Где мы только не искали — всё без толку! И теперь я не верю, что надпись на этом балагане может иметь что-то общее с тем азиатом. С другой стороны, необычное имя Конго-Браун?! Мне не даёт покоя мысль, что Тома Шарнок раньше неоднократно его упоминал. Но ведь Мохаммед Дарашеко был персом очень знатного происхождения и обладал поразительными знаниями во многих областях науки! Что общего у него с кабинетом восковых фигур?!
Может быть, Конго-Браун был его слугой и теперь спекулирует на имени хозяина? — предположил Синклер.
Возможно! Надо всё выяснить. Не удивлюсь, если узнаю, что это он внушил Тома Шарноку идею украсть собственного ребёнка, а может, даже помог привести её в исполнение.
Лукрецию он ненавидел всей душой. Из некоторых случайно обронённых ею слов я заключил, что он постоянно домогался её, но она его отвергала.
Хотя, по-видимому, должна была быть и другая, куда более страшная причина, породившая столь необычную жажду мести Дарашеко! Но из Лукреции больше не вытянуть ни слова — она начинает страшно волноваться, почти лишается чувств, стоит мне только коснуться этой темы.
Дарашеко стал настоящим демоном этой семьи. Тома Шарнок целиком и полностью подчинился его воле и не раз признавался нам, что считает перса единственным живым существом, посвящённым в ужасные таинства некого древнего искусства. Ради каких-то своих, совершенно непостижимых целей он якобы мог разделять человека на отдельные части, которые при этом оставались живыми. Мы, естественно, этому не верили, считая Тома выдумщиком и фантазёром, а Дарашеко отвратительным шарлатаном, но нам никак не удавалось найти неопровержимые доказательства…
Кажется, начинается представление! Египтянин зажигает огни вокруг палатки.

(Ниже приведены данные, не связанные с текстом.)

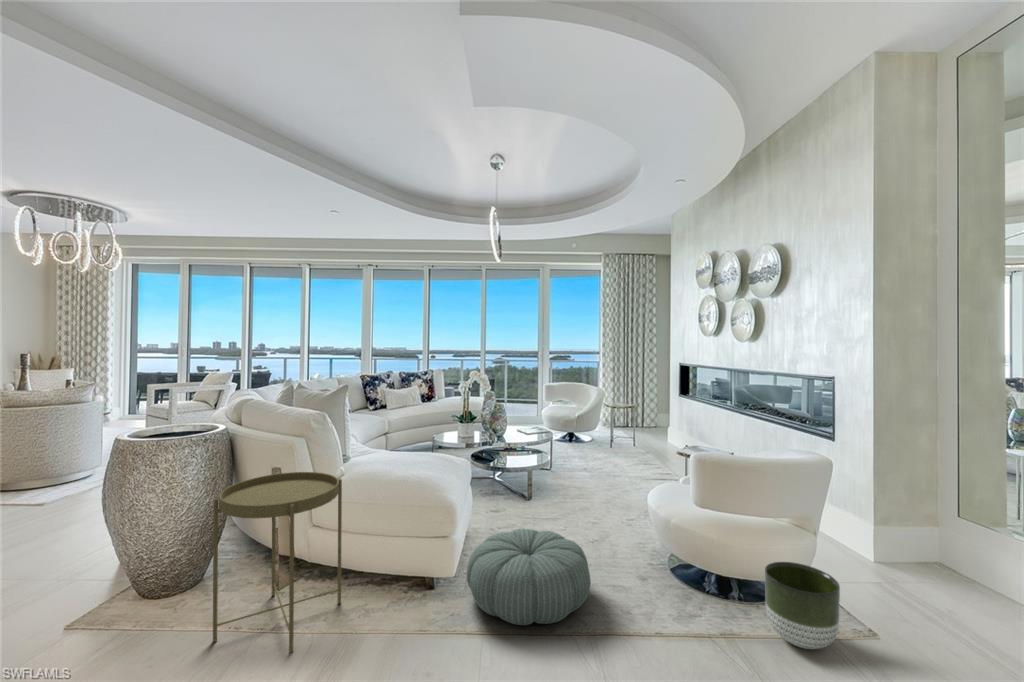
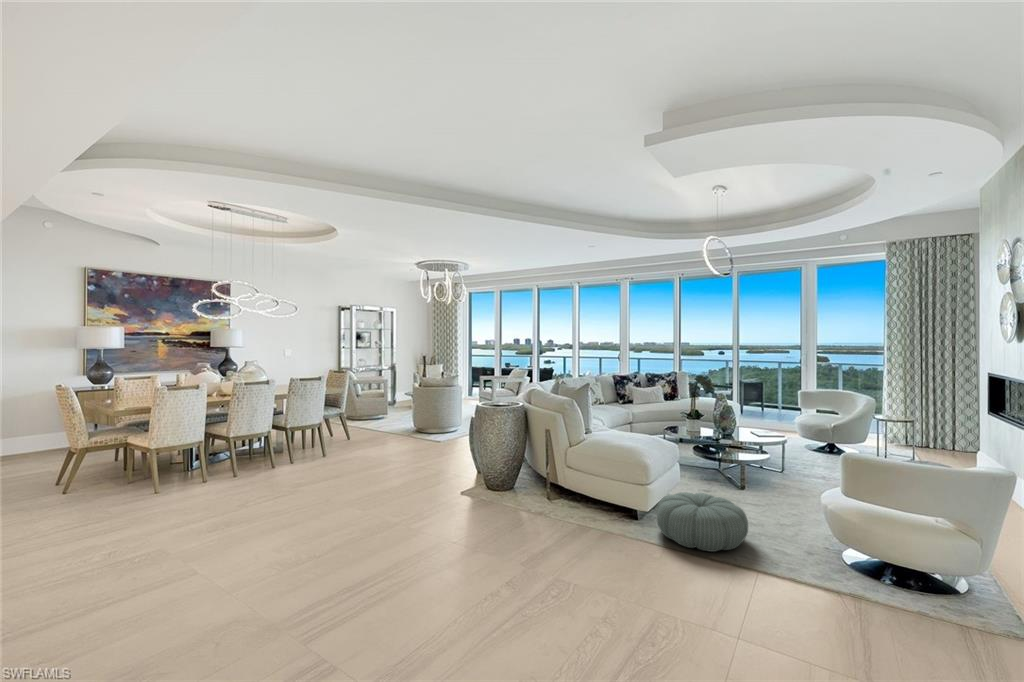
side table: present [213,472,342,653] -> none [517,433,581,526]
planter: present [765,562,840,649] -> none [888,548,957,618]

Только что закончился номер «Фатима — жемчужина Востока», зрители прогуливались по шатру или же сквозь проделанные в красных матерчатых стенах маленькие окошки рассматривали грубо нарисованную панораму взятия Дели.
Другие молча стояли над стеклянным гробом с умирающим турком, он еле дышал, его грудь была пробита пушечным ядром — края раны опалённые и почерневшие.